Green Propane
Problem
As the world shifts more and more services to electricity (e.g. space heating, cooking, transportation, etc.) in the name of efficiency, automation, and decarbonization, we start to introduce a resiliency challenge: if everything runs on electricity, power outages become much more serious. Losing power on a cold winter night takes on a different degree of severity if you also lose heating and the ability to drive very far. Additionally, many people prefer using liquid/gas fuels for cooking on stovetops or grills; it just isn’t the same culinary experience on an electric grill. Beyond resilience and experience, a liquid fuel like propane has 5 times the energy per unit volume of compressed hydrogen and 25 times the energy per unit volume of a lithium ion battery.
Solution
Synthesize propane using CO2 extracted from the air using direct air capture (DAC) and green hydrogen produced from water electrolysis. While the upstream process is more expensive and complex than extracted propane from the Earth, the technologies exist to produce a propane product that is identical to tradition fossil propane and can be dropped into everyone’s existing appliances and distribution infrastructure. Why propane? Propane is the cleanest burning fuel of all the fossil fuels and easy to transport.
Business Model
Another benefit of propane is that is has existing markets that buy propane in small batches: 20 lb propane tanks used for grilling. A potentially ideal market entry point could be selling zero-carbon propane tanks at local convenience stores to urban yuppies who are willing to pay $50 instead of $20 for a tank.

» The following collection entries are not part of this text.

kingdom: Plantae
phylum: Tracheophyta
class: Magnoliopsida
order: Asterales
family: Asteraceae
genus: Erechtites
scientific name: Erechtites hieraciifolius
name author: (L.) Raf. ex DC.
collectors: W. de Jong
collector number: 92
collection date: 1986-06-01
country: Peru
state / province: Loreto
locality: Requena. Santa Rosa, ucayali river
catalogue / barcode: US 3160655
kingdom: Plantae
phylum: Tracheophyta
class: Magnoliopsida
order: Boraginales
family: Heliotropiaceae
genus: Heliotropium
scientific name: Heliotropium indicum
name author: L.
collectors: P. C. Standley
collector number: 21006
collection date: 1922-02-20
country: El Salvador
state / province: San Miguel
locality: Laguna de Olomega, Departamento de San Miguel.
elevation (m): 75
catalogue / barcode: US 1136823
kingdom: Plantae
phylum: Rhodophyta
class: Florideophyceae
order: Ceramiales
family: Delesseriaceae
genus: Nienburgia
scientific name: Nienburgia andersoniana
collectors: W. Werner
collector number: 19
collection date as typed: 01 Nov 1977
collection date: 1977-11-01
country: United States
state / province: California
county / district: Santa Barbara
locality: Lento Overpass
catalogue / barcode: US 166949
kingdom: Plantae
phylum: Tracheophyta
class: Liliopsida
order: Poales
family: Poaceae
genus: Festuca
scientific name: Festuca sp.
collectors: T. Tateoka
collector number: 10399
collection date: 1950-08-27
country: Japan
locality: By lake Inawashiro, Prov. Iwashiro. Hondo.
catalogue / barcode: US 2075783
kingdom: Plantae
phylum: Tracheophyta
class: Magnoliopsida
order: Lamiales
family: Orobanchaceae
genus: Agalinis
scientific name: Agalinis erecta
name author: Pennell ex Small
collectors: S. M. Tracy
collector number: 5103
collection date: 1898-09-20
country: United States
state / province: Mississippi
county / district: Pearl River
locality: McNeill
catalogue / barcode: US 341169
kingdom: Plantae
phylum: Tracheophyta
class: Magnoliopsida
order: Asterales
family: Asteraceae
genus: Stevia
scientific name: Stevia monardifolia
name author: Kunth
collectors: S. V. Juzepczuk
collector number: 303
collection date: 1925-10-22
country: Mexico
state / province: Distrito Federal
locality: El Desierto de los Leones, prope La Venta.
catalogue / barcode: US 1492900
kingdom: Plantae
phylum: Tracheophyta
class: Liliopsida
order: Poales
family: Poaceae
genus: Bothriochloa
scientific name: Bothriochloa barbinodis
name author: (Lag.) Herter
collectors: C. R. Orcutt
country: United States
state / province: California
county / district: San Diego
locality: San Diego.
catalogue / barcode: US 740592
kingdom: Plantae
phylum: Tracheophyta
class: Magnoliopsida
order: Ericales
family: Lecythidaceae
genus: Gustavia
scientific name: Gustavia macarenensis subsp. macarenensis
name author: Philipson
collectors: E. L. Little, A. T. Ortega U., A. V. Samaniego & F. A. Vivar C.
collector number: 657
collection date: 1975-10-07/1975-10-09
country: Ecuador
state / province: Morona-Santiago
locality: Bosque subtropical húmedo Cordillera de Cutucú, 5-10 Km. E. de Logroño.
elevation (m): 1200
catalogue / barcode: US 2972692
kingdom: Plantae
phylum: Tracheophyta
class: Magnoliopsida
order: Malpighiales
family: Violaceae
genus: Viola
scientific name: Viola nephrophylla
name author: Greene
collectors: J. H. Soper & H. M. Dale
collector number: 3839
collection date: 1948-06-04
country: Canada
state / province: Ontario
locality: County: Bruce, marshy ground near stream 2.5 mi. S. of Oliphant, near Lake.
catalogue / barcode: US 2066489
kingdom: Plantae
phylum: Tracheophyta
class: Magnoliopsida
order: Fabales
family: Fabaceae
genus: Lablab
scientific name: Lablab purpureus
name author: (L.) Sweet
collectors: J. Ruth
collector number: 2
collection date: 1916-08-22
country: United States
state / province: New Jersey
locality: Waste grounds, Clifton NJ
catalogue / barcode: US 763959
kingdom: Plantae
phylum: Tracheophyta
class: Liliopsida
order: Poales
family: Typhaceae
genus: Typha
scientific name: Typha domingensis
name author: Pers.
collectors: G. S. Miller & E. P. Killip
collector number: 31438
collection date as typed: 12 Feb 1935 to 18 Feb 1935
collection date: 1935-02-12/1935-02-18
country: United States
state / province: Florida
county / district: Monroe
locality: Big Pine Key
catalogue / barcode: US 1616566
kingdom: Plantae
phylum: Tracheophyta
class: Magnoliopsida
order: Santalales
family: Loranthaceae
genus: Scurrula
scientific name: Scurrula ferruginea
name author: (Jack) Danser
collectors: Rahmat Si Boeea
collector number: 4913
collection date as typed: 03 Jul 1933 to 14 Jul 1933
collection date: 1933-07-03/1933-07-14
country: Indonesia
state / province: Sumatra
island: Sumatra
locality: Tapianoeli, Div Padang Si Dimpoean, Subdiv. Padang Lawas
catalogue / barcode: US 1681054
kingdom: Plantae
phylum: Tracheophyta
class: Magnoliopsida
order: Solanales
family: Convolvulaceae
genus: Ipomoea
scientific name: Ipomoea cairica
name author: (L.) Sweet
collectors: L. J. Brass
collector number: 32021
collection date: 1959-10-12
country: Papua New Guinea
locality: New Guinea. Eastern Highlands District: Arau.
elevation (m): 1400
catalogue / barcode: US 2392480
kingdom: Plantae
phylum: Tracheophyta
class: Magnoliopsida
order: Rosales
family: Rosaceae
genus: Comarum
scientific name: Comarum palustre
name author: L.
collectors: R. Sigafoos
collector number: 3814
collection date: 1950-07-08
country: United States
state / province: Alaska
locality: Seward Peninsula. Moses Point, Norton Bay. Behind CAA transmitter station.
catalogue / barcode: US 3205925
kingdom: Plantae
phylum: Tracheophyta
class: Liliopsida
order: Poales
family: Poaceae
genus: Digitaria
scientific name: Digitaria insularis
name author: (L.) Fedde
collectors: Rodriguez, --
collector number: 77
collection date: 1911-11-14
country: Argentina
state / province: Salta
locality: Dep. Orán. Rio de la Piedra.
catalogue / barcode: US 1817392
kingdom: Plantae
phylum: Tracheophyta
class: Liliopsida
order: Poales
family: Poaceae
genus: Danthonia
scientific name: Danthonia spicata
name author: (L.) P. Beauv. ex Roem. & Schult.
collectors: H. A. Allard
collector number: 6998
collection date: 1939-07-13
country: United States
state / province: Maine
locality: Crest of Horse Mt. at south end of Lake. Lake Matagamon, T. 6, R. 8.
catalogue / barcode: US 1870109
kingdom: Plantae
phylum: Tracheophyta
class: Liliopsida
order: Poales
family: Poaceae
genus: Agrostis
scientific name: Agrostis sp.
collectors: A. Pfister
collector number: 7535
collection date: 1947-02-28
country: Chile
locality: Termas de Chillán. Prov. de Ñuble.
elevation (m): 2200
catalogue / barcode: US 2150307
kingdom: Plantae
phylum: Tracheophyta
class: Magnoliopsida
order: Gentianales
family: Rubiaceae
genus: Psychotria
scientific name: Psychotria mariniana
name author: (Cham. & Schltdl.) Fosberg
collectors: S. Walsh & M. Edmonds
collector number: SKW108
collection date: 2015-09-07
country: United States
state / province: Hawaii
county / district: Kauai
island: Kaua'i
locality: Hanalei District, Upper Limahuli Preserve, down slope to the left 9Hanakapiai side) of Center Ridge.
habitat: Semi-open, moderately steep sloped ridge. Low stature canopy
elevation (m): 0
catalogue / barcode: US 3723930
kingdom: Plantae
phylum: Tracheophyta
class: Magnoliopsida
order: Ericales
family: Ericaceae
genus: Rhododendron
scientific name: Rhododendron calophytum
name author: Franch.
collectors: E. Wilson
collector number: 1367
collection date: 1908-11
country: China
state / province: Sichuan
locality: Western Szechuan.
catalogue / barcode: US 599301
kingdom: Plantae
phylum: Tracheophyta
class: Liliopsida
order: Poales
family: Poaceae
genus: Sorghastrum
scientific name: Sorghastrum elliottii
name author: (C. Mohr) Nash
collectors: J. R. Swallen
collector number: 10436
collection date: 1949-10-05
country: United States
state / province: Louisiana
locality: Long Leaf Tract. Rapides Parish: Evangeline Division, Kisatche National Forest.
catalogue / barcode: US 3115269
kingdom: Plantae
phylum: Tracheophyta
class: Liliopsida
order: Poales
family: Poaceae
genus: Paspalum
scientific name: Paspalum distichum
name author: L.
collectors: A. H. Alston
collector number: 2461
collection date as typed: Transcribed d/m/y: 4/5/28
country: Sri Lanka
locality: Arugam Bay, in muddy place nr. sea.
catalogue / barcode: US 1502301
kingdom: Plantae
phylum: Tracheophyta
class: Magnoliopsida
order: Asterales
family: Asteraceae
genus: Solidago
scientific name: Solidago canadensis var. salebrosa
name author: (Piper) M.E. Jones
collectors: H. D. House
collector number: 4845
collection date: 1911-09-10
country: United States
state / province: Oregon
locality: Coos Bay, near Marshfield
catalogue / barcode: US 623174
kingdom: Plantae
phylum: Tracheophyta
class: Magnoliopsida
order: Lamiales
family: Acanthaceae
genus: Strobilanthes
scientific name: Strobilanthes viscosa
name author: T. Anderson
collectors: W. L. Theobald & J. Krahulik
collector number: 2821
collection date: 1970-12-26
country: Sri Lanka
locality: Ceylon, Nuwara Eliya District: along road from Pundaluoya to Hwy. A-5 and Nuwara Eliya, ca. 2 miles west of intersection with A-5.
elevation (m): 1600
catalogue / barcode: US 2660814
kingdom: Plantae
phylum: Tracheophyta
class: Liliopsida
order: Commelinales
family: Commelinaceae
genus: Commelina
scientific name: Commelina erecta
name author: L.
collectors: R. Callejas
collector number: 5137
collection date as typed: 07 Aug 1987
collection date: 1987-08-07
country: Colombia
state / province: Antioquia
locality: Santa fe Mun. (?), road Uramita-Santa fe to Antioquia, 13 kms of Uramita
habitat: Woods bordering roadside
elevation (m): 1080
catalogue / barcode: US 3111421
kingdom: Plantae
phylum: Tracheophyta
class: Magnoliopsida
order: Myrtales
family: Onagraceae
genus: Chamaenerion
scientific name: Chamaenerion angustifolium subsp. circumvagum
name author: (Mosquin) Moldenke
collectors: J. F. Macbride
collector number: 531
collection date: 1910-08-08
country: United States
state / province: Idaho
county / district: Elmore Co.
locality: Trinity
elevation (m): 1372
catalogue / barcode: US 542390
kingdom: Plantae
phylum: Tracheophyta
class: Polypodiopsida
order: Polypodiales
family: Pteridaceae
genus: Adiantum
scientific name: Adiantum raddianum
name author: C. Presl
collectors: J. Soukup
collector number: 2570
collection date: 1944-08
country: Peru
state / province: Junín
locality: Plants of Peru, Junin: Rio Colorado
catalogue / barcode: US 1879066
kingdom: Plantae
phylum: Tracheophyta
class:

If one builds a highly automated green propane plant behind-the-meter at a wind farm, it would be possible to achieve ~$2/kg hydrogen (levelized) and $0.73/kg if carbon (assuming $200/tonne of CO2 for DAC). At these prices, (based on stoichiometry) a 20 lb tank of propane (~17.8 liters of propane) has about $17 of hydrogen and carbon atoms in it; it will take another $2 of electricity (@$30/MWh) to break-up the CO2 and synthesize the C3H8 (based on enthalpies of formation), so let’s round up to $20, and now let’s say the whole synthesizes process is only 50% efficient (I don’t know, I am just guessing, it may be worse), which gets us to a $40 cost structure for a 20 lb tank of zero carbon propane. One still needs to factor in trucking the propane for distribution and gross profit margin but it is plausible we may be in the ballpark of $50 retail. This offtake agreement could be vertically integrated into the construction and financing of a new wind farm or it could be retrofitted onto an existing wind farm that may be financially distressed. Hydrogen PTCs, ITCs, 45Q tax credits, and LCFS standards may subsidize part of this process and make the economics even stronger. Further, once a baseline revenue stream is established at a small scale for small batch grilling propane, one could gradually scale to off-grid space heating for homes that lack natural gas connections.